Parsing the hype behind the Hyperloop

November 30, 2015

The idea of traveling between cities at a speed of 1,200 miles per hour in a capsule swooshing through a vacuum tube seemed too futuristic to take seriously just a few years ago, but the Hyperloop is beginning to turn from concept to reality with plans to begin contruction on a prototype next spring.

Hyperloop Transportation Technologies is just one of a number of companies working on the Hyperloop idea posed by Elon Musk, but it is set to start building a concept Hyperloop next spring on a five-mile stretch in the California desert.

Watch this video of Dirk Ahlborn, CEO of Hyperloop Transportation Technologies, telling an audience at VERGE 2015 how his company used crowdsourcing of ideas to get to the point it is today.

It invited engineers and physicists from anywhere in the world to join its "community" that would come up with the scientific specifications that could translate the concept into a real thing.

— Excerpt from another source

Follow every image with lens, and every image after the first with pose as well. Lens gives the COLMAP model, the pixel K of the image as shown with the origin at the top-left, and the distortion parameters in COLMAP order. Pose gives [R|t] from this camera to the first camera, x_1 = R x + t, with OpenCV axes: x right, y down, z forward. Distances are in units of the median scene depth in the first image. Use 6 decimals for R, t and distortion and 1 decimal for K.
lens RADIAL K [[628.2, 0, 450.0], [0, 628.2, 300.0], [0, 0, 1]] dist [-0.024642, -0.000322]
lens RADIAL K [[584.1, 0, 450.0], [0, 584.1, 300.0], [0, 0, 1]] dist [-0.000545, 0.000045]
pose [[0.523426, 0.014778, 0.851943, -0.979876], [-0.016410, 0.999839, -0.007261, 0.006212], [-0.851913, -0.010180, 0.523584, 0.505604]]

Hyperloop Transportation's team now includes 480 people working on the project in exchange for stock options. It gets input from thousands of others through crowdsourcing. "We crowdstorm, we ask our community for ideas, opinions, connections. This is really our advantage," Ahlborn said.

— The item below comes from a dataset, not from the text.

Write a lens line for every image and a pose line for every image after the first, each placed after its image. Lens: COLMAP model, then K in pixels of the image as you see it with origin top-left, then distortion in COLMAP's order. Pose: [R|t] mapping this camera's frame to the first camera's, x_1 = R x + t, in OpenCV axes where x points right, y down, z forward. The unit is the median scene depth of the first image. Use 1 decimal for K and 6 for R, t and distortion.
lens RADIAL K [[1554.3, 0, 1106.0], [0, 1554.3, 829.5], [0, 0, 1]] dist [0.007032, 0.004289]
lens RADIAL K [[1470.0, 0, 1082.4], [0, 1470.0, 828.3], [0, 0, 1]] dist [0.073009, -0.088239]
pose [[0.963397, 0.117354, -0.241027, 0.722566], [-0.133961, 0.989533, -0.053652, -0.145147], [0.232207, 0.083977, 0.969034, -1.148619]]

AECOM, the largest transportation engineering company in the world, is involved.

Andrew Liu, vice president of new ventures at AECOM, told VERGE that the Hyperloop "is essentially something that could be transformative and essentially be the sixth mode of transportation. We want to be in there at the ground level."

The stretch of a Hyperloop to be built in California will be powered by sun, wind and kinetic energy, Ahlborn said, adding that its energy source will make it cost-effective. 

However, he predicts that the first commercially operating Hyperloop will not be in the United States but rather in India, Asia or Africa where long distance transportation systems remain scarce.